Founded in 1983, this American act is often credited as one of the precursors for many ska-based sub-genres like ska punk and ska-core, as well as one of the Western bands that popularized ska in mainstream culture altogether. While the Bosstones have faced a lot of lineup changes in its 30+ years of activity, there have always been a few staple members that have been there for the band since its inception: lead vocalist Dicky Barrett, bassist Joe Gittleman, tenor saxophonist Tim "Johnny Vegas" Burton and Ben "Bosstone" Carr, the ubiquitous not-musician dancers in all live performances. While the band has faced many hiatus periods near its founding and during the mid-2000s, the Bosstones have been involved in a number of concerts and other live performances all throughout the band's history, including their recurring role as the hosts of the annual Greater Boston music festival Hometown Throwdown.

The history behind The Impression That I Get's original release dates back to more than a year prior the track's public release, as part of the 1997 studio album Let's Face It. In 1994, two receptionists were killed in a women's health clinic in the Brookline, Massachusetts; the gruesome event has lead Kay Hanley -lead singer of the Boston alternative rock band Letters to Cleo- to turn two of the band's concerts into benefit shows under the name of Safe and Sound, where nearly 40 between musicians and band acts from Boston performed both popular hits and brand new tracks to show solidarity against the violent murders. The Mighty Mighty Bosstones joined the event as well, where they performed The Impression That I Get for the very first time, a track that was also included in the event's own CD collection Safe and Sound: A Benefit in Response to the Brookline Clinic Violence, which was released on November 5th, 1996.

On January 27th of the year later, the song was released in the maxi-single CD of the same name, which managed to climb peak positions in both British (No.12 in the UK Singles Chart) and American charts, including No.1 peaks at the Canadian RPM Alternative 30 and the US Billboard Modern Rock Tracks. Later in the same year, on March 11th, the smash it was included in the aforementioned Let's Face It, the Bosstones' fifth studio album release, which managed to receive the Platinum seller status due to the inclusion of The Impression That I Have. A live recording of the song was recorded in the October 1998 live album Live from the Middle East, while in the Third Millennium it managed to become a digital Gold seller (>500.000 copies sold) in 2014.

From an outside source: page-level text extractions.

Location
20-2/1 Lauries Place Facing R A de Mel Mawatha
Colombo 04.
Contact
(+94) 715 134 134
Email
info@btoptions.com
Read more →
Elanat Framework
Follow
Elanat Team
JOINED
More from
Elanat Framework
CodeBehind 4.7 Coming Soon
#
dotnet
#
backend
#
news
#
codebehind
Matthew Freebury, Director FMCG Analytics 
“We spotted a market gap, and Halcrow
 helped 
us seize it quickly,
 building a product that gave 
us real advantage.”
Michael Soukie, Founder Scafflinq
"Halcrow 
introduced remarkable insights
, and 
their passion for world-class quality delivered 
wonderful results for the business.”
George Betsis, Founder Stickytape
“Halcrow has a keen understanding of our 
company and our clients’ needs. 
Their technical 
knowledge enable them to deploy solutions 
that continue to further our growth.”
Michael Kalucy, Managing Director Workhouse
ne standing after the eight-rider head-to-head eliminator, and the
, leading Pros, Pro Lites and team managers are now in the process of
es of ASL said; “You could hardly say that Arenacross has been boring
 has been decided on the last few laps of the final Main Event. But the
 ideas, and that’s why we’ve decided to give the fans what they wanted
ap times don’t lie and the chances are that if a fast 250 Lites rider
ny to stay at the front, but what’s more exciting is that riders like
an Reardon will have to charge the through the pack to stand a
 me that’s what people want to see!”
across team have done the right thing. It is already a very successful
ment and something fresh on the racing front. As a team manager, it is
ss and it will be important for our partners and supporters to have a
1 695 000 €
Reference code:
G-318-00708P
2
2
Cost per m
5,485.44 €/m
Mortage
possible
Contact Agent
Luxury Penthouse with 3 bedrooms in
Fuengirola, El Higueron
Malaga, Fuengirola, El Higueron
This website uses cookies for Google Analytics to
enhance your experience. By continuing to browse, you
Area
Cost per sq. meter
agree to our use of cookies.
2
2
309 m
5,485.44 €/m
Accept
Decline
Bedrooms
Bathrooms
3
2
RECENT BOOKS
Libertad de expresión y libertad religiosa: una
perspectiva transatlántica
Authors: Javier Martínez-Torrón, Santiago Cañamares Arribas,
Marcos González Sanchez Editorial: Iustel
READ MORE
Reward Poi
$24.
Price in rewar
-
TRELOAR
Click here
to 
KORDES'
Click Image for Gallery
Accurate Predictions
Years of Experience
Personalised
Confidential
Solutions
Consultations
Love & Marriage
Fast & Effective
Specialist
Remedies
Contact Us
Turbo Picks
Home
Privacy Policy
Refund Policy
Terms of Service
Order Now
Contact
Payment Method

Being one of the licensed tracks to be appearing in both the USA and Japanese release of Taiko Drum Master, we can see by their top-difficulty charts one of the many reasons that didn't turn the only PS2 international foray into a popular hit: for the US release, most of the Oni charts for the new licenses were actually recycling the Muzukashii charts of the same songs, while the Japanese version rectified that trait with unique Oni charts (alongside some star ratings fixes). For the case of the Bosstones's late-90ies hit, both top-difficulty charts exploit 1/16 rhythms with backbeats that sustain the ska vibes of the track, with the Japanese chart sporting more notes and hand-switching action than the North-American Oni/all-versions Muzukashii's cluster-less offering.